Consiglio Ue, Polonia e Ungheria bloccano l’accordo sui migranti e mettono in imbarazzo Meloni
Il primo giorno del Consiglio europeo iniziato ieri aveva portato, secondo Giorgia Meloni, una bozza "soddisfacente" delle conclusioni finali in cui "le posizioni italiane ci sono". Così aveva dichiarato la stessa presidente del Consiglio. Poi, però, in serata è arrivato il blocco degli alleati dell'asse sovranista: Polonia e Ungheria si sono opposti al Patto sulle migrazioni, approvato venti giorni fa. Un testo che anche il centrodestra italiano aveva salutato come un successo, o almeno come un buon punto di partenza, mentre il Pd aveva lamentato la mancanza di attenzioni ai diritti umani. I leader polacco e ungherese, Mateusz Morawiecki e Viktor Orbán, hanno invece protestato duramente chiedendo che il Patto venga cambiato e ulteriormente indebolito.
In mattinata, Giorgia Meloni aveva affermato che "quello che c'è scritto oggi sulle migrazioni era probabilmente impensabile otto mesi fa, siamo davvero riusciti a cambiare il punto di vista". Evidentemente, però, non erano d'accordo Ungheria e Polonia. I due presidenti hanno chiesto che sia rimossa la norma che prevede di redistribuire una parte dei migranti tra i Paesi europei, e di far pagare una sorta di sanzione agli Stati che rifiutano, pari a 20mila euro a migrante. In più, hanno proposto di introdurre il principio dell'unanimità nel regolamento, così da potersi sempre opporre alle decisioni sul tema.
"Una grande battaglia è in corso al Consiglio Europeo sul Patto sulla migrazione. Bruxelles spinge per un testo pro-immigrazione, mentre il duo polacco-ungherese combatte e resiste insieme. Sarà una lunga notte!", ha twittato durante il dibattito Balázs Orbán, direttore politico di Viktor Orbán. A sua volta, il leader ungherese ha detto in un'intervista a Kossuth Radio che si è trattato di "una guerra sull'immigrazione. Non una rivolta, ma una lotta per la libertà". Sul piano formale, la contestazione è che in passato si era deciso che in materia di migrazioni le decisioni sarebbero passate dai capi di Stato e di governo, mentre il Patto sulle migrazioni è stato approvato dai ministri dell'Interno, con un "colpo di mano", secondo Orbán.

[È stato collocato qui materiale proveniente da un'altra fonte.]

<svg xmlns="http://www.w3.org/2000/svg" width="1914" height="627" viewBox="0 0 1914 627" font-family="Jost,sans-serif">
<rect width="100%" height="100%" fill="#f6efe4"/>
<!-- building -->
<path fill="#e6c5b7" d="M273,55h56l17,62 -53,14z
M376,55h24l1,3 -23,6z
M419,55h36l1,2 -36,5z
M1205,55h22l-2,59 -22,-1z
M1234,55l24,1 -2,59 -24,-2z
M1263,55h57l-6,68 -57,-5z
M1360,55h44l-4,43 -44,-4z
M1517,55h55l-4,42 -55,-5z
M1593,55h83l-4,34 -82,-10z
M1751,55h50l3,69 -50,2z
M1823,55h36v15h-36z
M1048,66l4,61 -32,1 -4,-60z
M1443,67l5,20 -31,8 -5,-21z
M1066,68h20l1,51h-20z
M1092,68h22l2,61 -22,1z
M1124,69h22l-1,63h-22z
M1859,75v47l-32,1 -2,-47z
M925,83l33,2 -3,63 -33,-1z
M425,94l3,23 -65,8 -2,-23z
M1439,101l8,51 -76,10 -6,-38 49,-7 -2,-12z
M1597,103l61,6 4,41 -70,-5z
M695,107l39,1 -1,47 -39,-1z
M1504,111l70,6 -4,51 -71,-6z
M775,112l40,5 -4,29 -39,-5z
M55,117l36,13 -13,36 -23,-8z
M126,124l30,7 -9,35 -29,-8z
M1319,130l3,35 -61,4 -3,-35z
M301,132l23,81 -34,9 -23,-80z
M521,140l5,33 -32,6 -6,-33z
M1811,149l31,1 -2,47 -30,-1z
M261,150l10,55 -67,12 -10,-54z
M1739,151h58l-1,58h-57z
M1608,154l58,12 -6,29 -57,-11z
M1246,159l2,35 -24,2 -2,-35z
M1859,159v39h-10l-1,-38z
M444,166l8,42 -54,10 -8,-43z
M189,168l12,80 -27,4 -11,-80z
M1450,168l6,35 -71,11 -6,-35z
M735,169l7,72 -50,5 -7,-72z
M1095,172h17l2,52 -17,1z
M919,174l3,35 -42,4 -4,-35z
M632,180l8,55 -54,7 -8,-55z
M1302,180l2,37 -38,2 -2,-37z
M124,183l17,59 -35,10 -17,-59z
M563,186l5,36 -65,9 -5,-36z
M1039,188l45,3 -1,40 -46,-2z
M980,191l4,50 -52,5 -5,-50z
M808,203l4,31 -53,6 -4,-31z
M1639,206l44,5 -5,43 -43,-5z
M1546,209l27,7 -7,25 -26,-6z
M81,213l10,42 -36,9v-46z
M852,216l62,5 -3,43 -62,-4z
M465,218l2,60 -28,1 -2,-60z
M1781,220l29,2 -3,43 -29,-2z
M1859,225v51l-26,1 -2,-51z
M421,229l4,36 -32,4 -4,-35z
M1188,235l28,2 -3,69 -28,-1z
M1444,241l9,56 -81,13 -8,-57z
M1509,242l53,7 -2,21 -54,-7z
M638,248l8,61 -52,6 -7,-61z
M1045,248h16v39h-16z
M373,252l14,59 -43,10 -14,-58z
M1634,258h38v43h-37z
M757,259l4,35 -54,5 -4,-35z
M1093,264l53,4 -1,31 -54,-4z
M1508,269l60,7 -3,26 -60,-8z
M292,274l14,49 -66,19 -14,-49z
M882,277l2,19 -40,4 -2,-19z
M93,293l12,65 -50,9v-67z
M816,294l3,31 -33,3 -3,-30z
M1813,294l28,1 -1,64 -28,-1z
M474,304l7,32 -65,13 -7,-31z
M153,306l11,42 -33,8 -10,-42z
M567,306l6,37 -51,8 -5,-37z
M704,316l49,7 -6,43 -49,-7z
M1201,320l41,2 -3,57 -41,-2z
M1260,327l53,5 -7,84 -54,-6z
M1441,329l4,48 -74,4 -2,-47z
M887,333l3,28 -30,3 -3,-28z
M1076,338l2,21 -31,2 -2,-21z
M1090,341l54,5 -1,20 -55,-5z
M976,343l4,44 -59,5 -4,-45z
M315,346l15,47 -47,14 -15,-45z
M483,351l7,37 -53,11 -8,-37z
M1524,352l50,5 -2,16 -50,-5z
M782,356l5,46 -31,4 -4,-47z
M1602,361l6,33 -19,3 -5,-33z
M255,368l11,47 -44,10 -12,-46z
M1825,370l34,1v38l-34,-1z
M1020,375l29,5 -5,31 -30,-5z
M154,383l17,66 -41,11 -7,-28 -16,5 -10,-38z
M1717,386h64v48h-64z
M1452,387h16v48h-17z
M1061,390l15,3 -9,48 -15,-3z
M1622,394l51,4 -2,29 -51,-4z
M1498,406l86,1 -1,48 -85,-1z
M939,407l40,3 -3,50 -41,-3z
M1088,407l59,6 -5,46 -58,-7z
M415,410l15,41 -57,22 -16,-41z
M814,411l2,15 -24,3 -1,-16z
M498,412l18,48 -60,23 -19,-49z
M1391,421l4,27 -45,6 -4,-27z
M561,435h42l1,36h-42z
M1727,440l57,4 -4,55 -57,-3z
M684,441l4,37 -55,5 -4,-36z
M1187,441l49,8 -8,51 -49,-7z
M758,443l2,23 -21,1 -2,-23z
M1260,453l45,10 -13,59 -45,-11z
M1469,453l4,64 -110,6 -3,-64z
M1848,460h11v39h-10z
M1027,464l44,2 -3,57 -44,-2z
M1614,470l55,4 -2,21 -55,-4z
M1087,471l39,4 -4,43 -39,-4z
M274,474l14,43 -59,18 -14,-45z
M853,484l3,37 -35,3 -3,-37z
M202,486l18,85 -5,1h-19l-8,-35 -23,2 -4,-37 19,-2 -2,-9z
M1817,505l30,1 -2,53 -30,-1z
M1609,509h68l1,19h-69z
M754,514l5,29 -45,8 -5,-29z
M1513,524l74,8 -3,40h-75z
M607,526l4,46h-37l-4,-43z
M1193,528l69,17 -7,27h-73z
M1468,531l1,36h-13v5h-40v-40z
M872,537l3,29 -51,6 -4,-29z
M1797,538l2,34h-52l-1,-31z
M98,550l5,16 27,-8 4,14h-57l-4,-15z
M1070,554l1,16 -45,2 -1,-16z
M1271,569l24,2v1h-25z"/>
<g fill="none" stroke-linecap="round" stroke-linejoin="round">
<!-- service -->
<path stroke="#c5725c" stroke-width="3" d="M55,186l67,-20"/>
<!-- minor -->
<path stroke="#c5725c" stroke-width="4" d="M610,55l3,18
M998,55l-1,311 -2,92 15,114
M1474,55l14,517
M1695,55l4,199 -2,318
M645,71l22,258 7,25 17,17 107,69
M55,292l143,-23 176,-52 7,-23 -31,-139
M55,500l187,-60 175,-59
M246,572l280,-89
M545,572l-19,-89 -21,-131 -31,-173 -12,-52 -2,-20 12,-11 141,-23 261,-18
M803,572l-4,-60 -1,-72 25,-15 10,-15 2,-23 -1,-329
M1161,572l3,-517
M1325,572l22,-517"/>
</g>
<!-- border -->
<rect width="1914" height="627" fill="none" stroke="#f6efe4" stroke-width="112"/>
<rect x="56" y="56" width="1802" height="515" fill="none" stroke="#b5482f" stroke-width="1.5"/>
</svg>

Il piano polacco si chiamerebbe "Europa delle frontiere" e prevederebbe un "no all’immigrazione clandestina" e "no all’imposizione di sanzioni pecuniarie o sanzioni varie" per chi non accetta di prendere parte alle redistribuzioni. Una misura che toglierebbe un importante sostegno all'Italia, uno dei Paesi con il maggior numero di primi ingressi di persone migranti. E che, peraltro, aumenterebbe le distanze con il Parlamento europeo e allungherebbe i tempi della trattative per arrivare ad approvare il Patto sulle migrazioni.
Il testo che aveva messo tutti d'accordo a inizio giugno (si erano opposti solo in due, proprio Ungheria e Polonia) è la versione del Consiglio europeo: poi dovrebbero iniziare le trattative con il Parlamento europeo – che ha già dato il via libera alla sua versione ad aprile – per arrivare a un testo definitivo e ufficiale. Le tempistiche impongono di riuscire a concludere il tutto entro il prossimo giugno, quando ci saranno le elezioni europee. E più i mesi passano, più si avvicina l'inizio della campagna elettorale e il Patto sulle migrazioni diventa un argomento spinoso e facile da strumentalizzare.

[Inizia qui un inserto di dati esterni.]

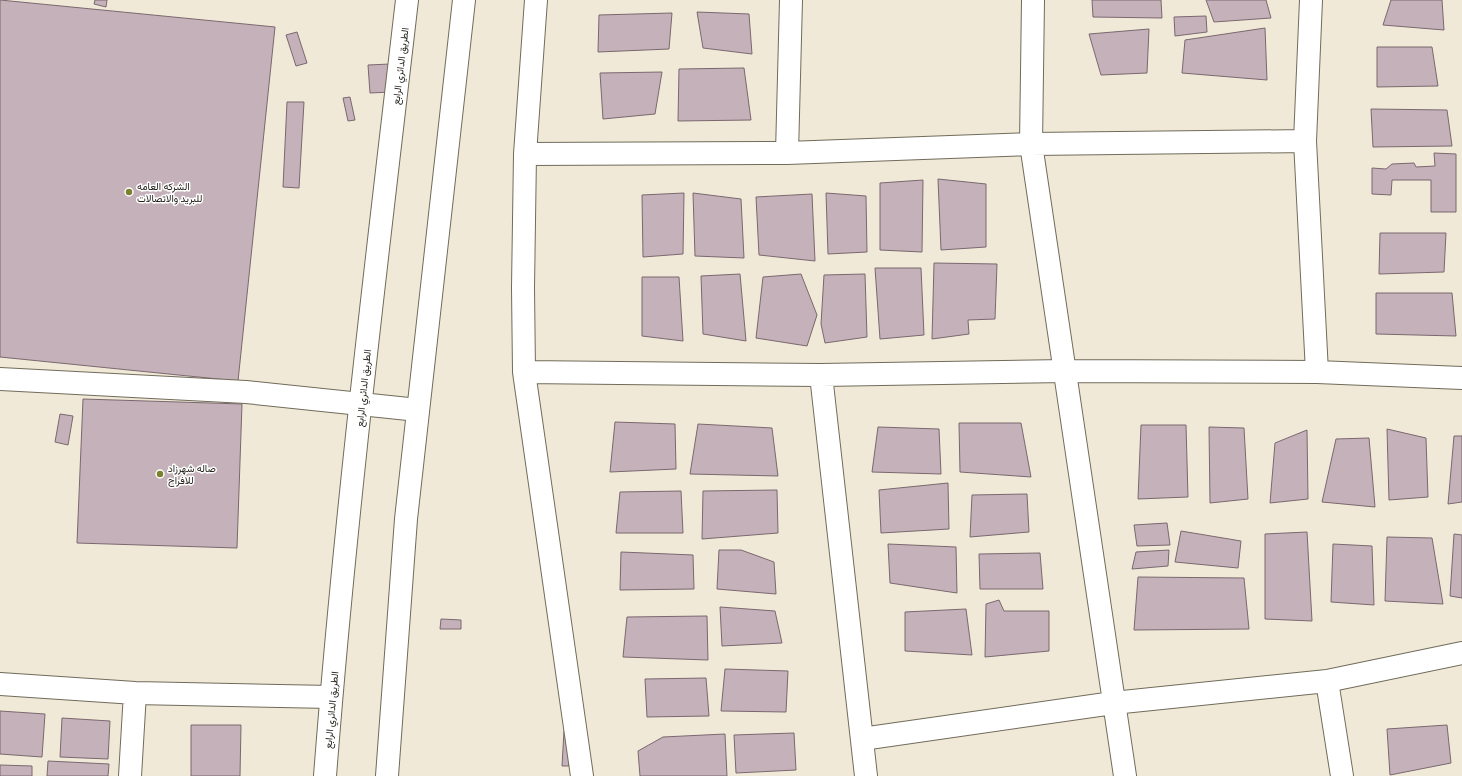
<svg xmlns="http://www.w3.org/2000/svg" width="1462" height="776" font-family="Merriweather,Vazirmatn,serif">
<style>
.building{fill:#c5b1b9;stroke:#7a686f}
.lines{fill:none;stroke-linecap:round;stroke-linejoin:round}
.minor-casing{stroke:#716b5b;stroke-width:24}
.major-casing{stroke:#716b5b;stroke-width:24}
.minor{stroke:#fff;stroke-width:22}
.major{stroke:#fff;stroke-width:22}
.poi-dot{fill:#7b822d;stroke:#fff;stroke-width:1.5}
.labels{text-anchor:middle;stroke-width:3;stroke-linejoin:round;paint-order:stroke}
.street-label{font-size:10px;fill:#25221c;stroke:#fff}
.poi-label{font-size:10px;fill:#25221c;stroke:#fff;text-anchor:start}
</style>
<rect width="100%" height="100%" fill="#f0e9d7"/>
<path class="building" d="M 0,0 L 275,27 L 238,381 L 0,357 Z
M 95,0 L 107,0 L 106,7 L 94,4 Z
M 1092,0 L 1161,0 L 1162,18 L 1093,17 Z
M 1206,0 L 1266,0 L 1271,18 L 1214,22 Z
M 1391,0 L 1442,0 L 1444,30 L 1383,25 Z
M 697,12 L 749,14 L 752,54 L 703,48 Z
M 672,13 L 669,49 L 598,52 L 599,15 Z
M 1206,16 L 1207,32 L 1175,36 L 1174,17 Z
M 1265,28 L 1267,80 L 1182,73 L 1185,40 Z
M 1149,29 L 1147,73 L 1101,75 L 1089,34 Z
M 297,32 L 307,63 L 296,66 L 286,35 Z
M 1377,47 L 1432,47 L 1438,86 L 1377,87 Z
M 390,64 L 391,92 L 370,93 L 368,65 Z
M 744,68 L 751,120 L 678,121 L 679,69 Z
M 662,72 L 655,114 L 603,119 L 600,73 Z
M 350,97 L 355,120 L 348,121 L 343,98 Z
M 287,102 L 304,102 L 299,188 L 283,187 Z
M 1371,109 L 1447,110 L 1452,146 L 1373,147 Z
M 1434,153 L 1456,154 L 1456,212 L 1431,212 L 1431,180 L 1392,180 L 1391,195 L 1372,194 L 1372,168 L 1386,169 L 1392,164 L 1414,163 L 1416,167 L 1435,166 Z
M 938,179 L 986,184 L 986,247 L 941,250 Z
M 923,180 L 922,252 L 880,250 L 880,183 Z
M 684,193 L 683,254 L 643,257 L 642,195 Z
M 693,193 L 741,199 L 744,258 L 695,256 Z
M 826,193 L 866,196 L 867,252 L 828,254 Z
M 812,194 L 815,261 L 759,255 L 756,197 Z
M 1380,233 L 1446,233 L 1444,272 L 1379,274 Z
M 934,263 L 997,264 L 995,319 L 968,320 L 969,334 L 932,339 Z
M 875,268 L 921,268 L 924,335 L 880,339 Z
M 740,274 L 746,341 L 703,334 L 701,276 Z
M 801,274 L 817,315 L 807,346 L 756,338 L 763,277 Z
M 865,274 L 867,337 L 825,343 L 821,324 L 824,275 Z
M 642,277 L 679,277 L 683,341 L 642,336 Z
M 1376,293 L 1452,293 L 1456,336 L 1376,334 Z
M 83,399 L 242,404 L 237,548 L 77,543 Z
M 60,414 L 73,416 L 68,445 L 55,442 Z
M 615,422 L 675,424 L 676,469 L 610,472 Z
M 959,423 L 1021,423 L 1031,477 L 960,472 Z
M 698,424 L 772,428 L 778,476 L 690,474 Z
M 1141,425 L 1186,425 L 1188,497 L 1138,499 Z
M 878,427 L 939,429 L 941,474 L 872,472 Z
M 1209,427 L 1244,428 L 1248,499 L 1210,503 Z
M 1387,429 L 1426,438 L 1428,497 L 1389,500 Z
M 1307,430 L 1308,499 L 1270,503 L 1275,443 Z
M 1454,436 L 1462,436 L 1462,502 L 1448,504 Z
M 1369,438 L 1375,507 L 1322,502 L 1336,439 Z
M 948,483 L 949,529 L 881,533 L 879,490 Z
M 777,490 L 778,533 L 702,539 L 703,491 Z
M 681,491 L 683,533 L 616,533 L 620,492 Z
M 1027,494 L 1029,532 L 970,537 L 972,495 Z
M 1167,523 L 1170,545 L 1137,546 L 1134,525 Z
M 1181,531 L 1241,541 L 1238,568 L 1175,562 Z
M 1307,532 L 1312,621 L 1265,619 L 1265,534 Z
M 1454,534 L 1462,535 L 1462,598 L 1450,596 Z
M 1387,537 L 1432,538 L 1443,604 L 1385,601 Z
M 888,544 L 956,547 L 957,593 L 890,583 Z
M 1333,544 L 1372,546 L 1374,605 L 1331,602 Z
M 719,550 L 741,550 L 774,562 L 776,594 L 717,589 Z
M 1169,550 L 1168,566 L 1132,569 L 1136,552 Z
M 621,552 L 693,555 L 694,589 L 620,590 Z
M 1040,553 L 1043,589 L 980,589 L 979,554 Z
M 1138,577 L 1244,578 L 1249,629 L 1134,630 Z
M 999,600 L 1004,611 L 1049,611 L 1049,651 L 985,657 L 986,604 Z
M 720,607 L 775,611 L 782,643 L 722,646 Z
M 966,609 L 972,655 L 905,651 L 905,612 Z
M 707,616 L 708,660 L 623,657 L 627,617 Z
M 441,619 L 461,620 L 461,629 L 440,629 Z
M 725,669 L 788,671 L 786,712 L 721,711 Z
M 706,678 L 709,716 L 647,717 L 645,679 Z
M 0,711 L 45,714 L 42,757 L 0,754 Z
M 62,718 L 110,721 L 108,759 L 60,757 Z
M 191,725 L 241,725 L 240,776 L 191,776 Z
M 1447,725 L 1451,763 L 1390,775 L 1387,729 Z
M 564,731 L 571,731 L 569,766 L 562,766 Z
M 794,733 L 796,770 L 736,773 L 734,735 Z
M 725,734 L 727,776 L 640,776 L 638,751 L 663,737 Z
M 48,761 L 109,764 L 108,776 L 47,776 Z
M 0,765 L 32,766 L 32,776 L 0,776 Z"/>
<g class="lines">
<g class="minor-casing">
<path id="minor" d="M 536,0 L 525,154 L 523,288 L 524,372 L 582,776
M 1033,0 L 1031,144 L 1125,776
M 1311,0 L 1305,141 L 1317,372
M 787,153 L 791,0
M 525,154 L 787,153 L 1031,144 L 1305,141
M 524,372 L 821,375 L 1066,371 L 1317,372 L 1462,378
M 821,375 L 866,776
M 0,379 L 246,392 L 418,410
M 1327,681 L 1342,776
M 0,684 L 135,693 L 331,697
M 862,739 L 1113,703 L 1327,681 L 1462,653
M 130,776 L 135,693"/>
</g>
<g class="major-casing">
<path id="major" d="M 325,776 C 345,517 377,258 407,0
M 387,776 L 406,519 L 464,0"/>
</g>
<use href="#minor" class="minor"/>
<use href="#major" class="major"/>
</g>
<g class="poi-dot">
<circle cx="129" cy="192" r="4"/>
<circle cx="160" cy="474" r="4"/>
</g>
<g class="labels">
<g class="street-label">
<text transform="translate(400 66) rotate(-83)" y="4">الطريق الدائري الرابع</text>
<text transform="translate(363 388) rotate(-84)" y="4">الطريق الدائري الرابع</text>
<text transform="translate(331 710) rotate(-85)" y="4">الطريق الدائري الرابع</text>
</g>
<g class="poi-label">
<text x="137" y="190">الشركه العامه<tspan x="137" dy="12">للبريد والاتصالات</tspan></text>
<text x="168" y="472">صاله شهرزاد<tspan x="168" dy="12">للافراح</tspan></text>
</g>
</g>
</svg>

Il passo indietro dei sovranisti, così, mette in difficoltà l'Ue e anche Giorgia Meloni, che si trova dalla parte opposta rispetto ai suoi storici alleati. "Abbiamo ottimi rapporti con la premier italiana", ha ribadito il polacco Morawiecki, ma adesso la presidente del Consiglio italiana è costretta a cercare una mediazione per non sacrificare le ‘conquiste' dell'Italia che tanto aveva esaltato. Ieri il dibattito è proseguito fino all'una di notte, ma è stato impossibile arrivare a una conclusione condivisa sulle migrazioni. I lavori sono stati aggiornati a oggi, e ci saranno poche ore di tempo per trovare un compromesso.